Figure 2 shows Bland-Altman (BA) plot which is usually understood as a plot of the differences against the average results of the methods [13, 14]. Thus the BA plot in this version provides information on the relation between differences and concentration which is useful in evaluating whether problems exist at certain ranges caused by nonlinearity of one of the methods [15]. In Fig. 2, BA plot shows a tendency toward increasing scatter with increasing concentration, which is a reflection of increasing random error with concentration. Most of results are within ± 1 SD while very few are between + 2 SD and + 3 SD.
Fig. 2
Fig. 2

Bland-Altman plot

In Fig. 3 the BA plot of relative difference is shown. Here plotting the relative difference prevents very large differences in the high concentration range from dominating the analysis. Similar to BA plot, plot of relative difference also shows distribution of results between ±2 SD while few are beyond + 2 SD.
Fig. 3
Fig. 3

Bland-Altman plot of relative difference

A classic error grid maps risk zones on a two-dimensional graph, whereas the Surveillance Error Grid (SEG) as shown in Fig. 4, is a three-dimensional graph plotted on two dimensions, with the third dimension being color. It uses risk scores to individually account for each data point which will produce a more granular analysis of clinical performance of BG monitor. With the SEG, a difference among results could be noted because of the continuity and the greater granularity of the analysis. Using the continuous scoring feature of this grid, it is also possible to define any risk score that one wishes to specify to determine the percentage of data points falling above and below this risk level [16]. In SEG, 5-9 zones could be made depending upon risk severity.
Fig. 4
Fig. 4

Surveillance Error Grid (SEG)

Table 2 shows distribution of the results in Surveillance Error Grid analysis. Out of 125, 77 results have no risk of hypo or hyperglycemia while 23 results are having slight lower risk and 14 having slight higher risk. Next group of moderate low risk have 10 results while group of moderately high risk have only one result.
Table 2

Surveillance error grid

In Fig. 5 dotted lines represent distribution of the results as per ISO 15197:2013 while dark line represents according to ISO 15197:2003.
Fig. 5
Fig. 5

ISO 15197:2003 and ISO 15197:2013

Figure 6 shows the arithmatic and absolute deviation respectively of glucometer results from refernce method. Arithmatic deviation shows the difference goes on increasing as ocncentration increases. While absolute deviation decreases as concentration goes on increasing.
Fig. 6
Fig. 6

Arithmatic deviation & absolute deviation


According to SEG, 80% of our results are not problematic. 60% of results have no risk while 20% have very negligible risk. This is far better than many other studies. Many regulatory authorities have established standards for the testing accuracy of glucose monitors. These criteria differ significantly, ranging from high tolerance of up to 20% from the reference value as per Clinical and Laboratory Standards Institute (CLSI) guidelines to a deviation of only 5% as per American Diabetes Association (ADA) guidelines.

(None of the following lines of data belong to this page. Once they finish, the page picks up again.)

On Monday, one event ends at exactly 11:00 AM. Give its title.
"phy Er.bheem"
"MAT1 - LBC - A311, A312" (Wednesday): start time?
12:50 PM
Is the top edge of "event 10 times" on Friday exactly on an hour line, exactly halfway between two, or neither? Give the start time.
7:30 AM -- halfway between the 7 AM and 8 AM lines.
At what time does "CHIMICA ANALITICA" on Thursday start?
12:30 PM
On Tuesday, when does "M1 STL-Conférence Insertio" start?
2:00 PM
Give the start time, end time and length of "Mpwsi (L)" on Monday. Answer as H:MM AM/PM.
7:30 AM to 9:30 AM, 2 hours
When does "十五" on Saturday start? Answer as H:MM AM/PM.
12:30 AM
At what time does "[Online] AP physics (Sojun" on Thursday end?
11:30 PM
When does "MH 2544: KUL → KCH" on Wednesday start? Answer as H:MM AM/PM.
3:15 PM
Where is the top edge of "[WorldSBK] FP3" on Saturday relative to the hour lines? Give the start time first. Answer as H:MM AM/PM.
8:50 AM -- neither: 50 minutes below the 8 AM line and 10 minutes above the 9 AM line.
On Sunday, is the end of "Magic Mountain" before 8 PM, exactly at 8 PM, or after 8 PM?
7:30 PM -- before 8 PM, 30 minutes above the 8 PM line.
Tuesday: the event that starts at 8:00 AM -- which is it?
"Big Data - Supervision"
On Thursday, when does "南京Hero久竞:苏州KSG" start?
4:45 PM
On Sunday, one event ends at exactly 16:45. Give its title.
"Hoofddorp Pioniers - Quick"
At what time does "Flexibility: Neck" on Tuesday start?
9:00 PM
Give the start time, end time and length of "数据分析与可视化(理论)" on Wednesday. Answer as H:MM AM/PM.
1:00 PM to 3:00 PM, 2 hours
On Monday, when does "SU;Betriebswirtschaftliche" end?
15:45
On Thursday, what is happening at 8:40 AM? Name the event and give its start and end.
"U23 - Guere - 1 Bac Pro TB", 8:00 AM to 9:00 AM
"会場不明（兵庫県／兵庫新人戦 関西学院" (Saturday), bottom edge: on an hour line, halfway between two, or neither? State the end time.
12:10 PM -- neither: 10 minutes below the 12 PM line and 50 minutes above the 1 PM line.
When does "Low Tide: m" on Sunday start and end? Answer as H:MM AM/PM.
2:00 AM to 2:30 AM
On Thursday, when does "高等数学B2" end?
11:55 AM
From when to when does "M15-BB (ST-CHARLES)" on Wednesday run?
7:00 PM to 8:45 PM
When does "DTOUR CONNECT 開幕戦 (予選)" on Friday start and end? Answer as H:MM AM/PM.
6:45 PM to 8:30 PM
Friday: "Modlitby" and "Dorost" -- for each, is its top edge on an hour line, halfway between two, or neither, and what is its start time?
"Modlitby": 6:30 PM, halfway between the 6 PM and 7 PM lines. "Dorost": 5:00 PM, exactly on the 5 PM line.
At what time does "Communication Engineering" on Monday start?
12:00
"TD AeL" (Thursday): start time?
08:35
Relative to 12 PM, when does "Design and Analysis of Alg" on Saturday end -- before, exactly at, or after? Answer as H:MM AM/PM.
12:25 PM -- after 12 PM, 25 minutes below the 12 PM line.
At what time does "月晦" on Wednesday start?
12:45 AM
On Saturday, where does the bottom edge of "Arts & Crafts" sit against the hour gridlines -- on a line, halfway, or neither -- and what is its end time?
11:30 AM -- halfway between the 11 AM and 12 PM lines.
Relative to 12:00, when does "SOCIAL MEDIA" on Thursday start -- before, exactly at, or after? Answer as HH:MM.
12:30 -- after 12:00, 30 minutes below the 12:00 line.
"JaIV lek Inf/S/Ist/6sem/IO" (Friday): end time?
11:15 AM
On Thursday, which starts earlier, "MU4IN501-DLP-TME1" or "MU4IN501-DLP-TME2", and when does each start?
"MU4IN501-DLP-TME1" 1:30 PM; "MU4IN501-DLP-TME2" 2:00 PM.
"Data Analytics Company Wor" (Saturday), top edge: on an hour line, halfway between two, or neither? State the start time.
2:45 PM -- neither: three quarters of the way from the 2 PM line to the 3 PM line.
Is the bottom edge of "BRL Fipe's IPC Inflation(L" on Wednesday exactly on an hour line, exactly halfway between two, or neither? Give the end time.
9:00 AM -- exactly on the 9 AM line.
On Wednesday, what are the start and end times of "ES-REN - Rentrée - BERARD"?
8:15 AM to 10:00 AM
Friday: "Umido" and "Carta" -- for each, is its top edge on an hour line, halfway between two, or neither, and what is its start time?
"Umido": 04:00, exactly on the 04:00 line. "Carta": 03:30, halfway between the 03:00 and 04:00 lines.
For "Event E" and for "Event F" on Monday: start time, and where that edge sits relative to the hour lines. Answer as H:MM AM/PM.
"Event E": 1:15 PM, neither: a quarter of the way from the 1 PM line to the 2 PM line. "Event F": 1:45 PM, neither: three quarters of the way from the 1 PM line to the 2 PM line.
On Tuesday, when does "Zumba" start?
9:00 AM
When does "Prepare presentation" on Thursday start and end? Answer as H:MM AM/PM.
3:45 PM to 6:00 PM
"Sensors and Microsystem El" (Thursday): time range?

Glucose meters are the standard practice for monitoring of blood glucose concentration and management in hypoglycemia, hyperglycemia and diabetic patients. Using a single drop of blood, glucose meters provide rapid test results for immediate medical decisions and prompt initiation of therapy. They are widely available for patient for self-monitoring, in various hospital setups, NICUs, PICUs and ICUs where prompt diagnosis and management of hypoglycemia, hyperglycemia and diabetes is essential. Many glucose meters were first introduced to the market for patient self-testing, and later the same methodology was used in glucometers intended for professional use in a hospital setting. The analytical performance in home settings for patient self-testing may not meet the same needs for hospitalized patients, given the physiological differences between these patient populations (eg, hematocrit ranges, oxygenation, perfusion, drugs and metabolites). Glucose meters have been promoted for management of inpatient glycemic control in various hospiatal settings in consensus statements from the American Association of Clinical Endocrinologists and the American Diabetes Association [1].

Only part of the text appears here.